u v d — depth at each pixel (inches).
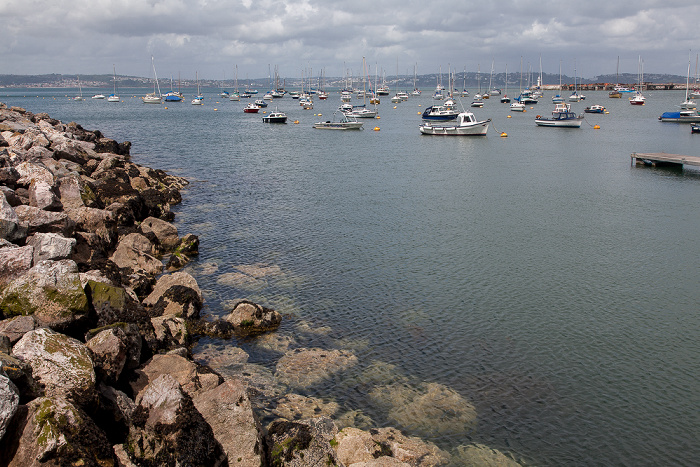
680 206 1690.5
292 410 663.8
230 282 1058.1
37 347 522.6
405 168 2437.3
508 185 2037.4
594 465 599.8
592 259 1208.2
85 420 459.5
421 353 812.6
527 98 7706.7
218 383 615.2
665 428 660.1
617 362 796.6
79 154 1711.4
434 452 605.6
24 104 7741.1
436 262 1185.4
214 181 2074.3
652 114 5620.1
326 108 7155.5
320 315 928.9
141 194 1492.4
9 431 429.4
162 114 6053.2
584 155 2842.0
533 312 949.8
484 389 727.1
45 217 893.2
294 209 1638.8
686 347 837.8
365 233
——
> _EXERCISE INSTRUCTIONS_: Set down, please, the lines from the line holding "230 282 1058.1" through the final line of the data, exactly and with nothing added.

> _SOLVED EXERCISE_:
230 282 1058.1
37 347 522.6
405 168 2437.3
508 185 2037.4
594 465 599.8
592 259 1208.2
85 420 459.5
421 353 812.6
527 98 7706.7
218 383 615.2
665 428 660.1
617 362 796.6
79 154 1711.4
434 452 605.6
24 104 7741.1
436 262 1185.4
214 181 2074.3
652 114 5620.1
326 108 7155.5
320 315 928.9
141 194 1492.4
9 431 429.4
162 114 6053.2
584 155 2842.0
533 312 949.8
484 389 727.1
45 217 893.2
294 209 1638.8
686 347 837.8
365 233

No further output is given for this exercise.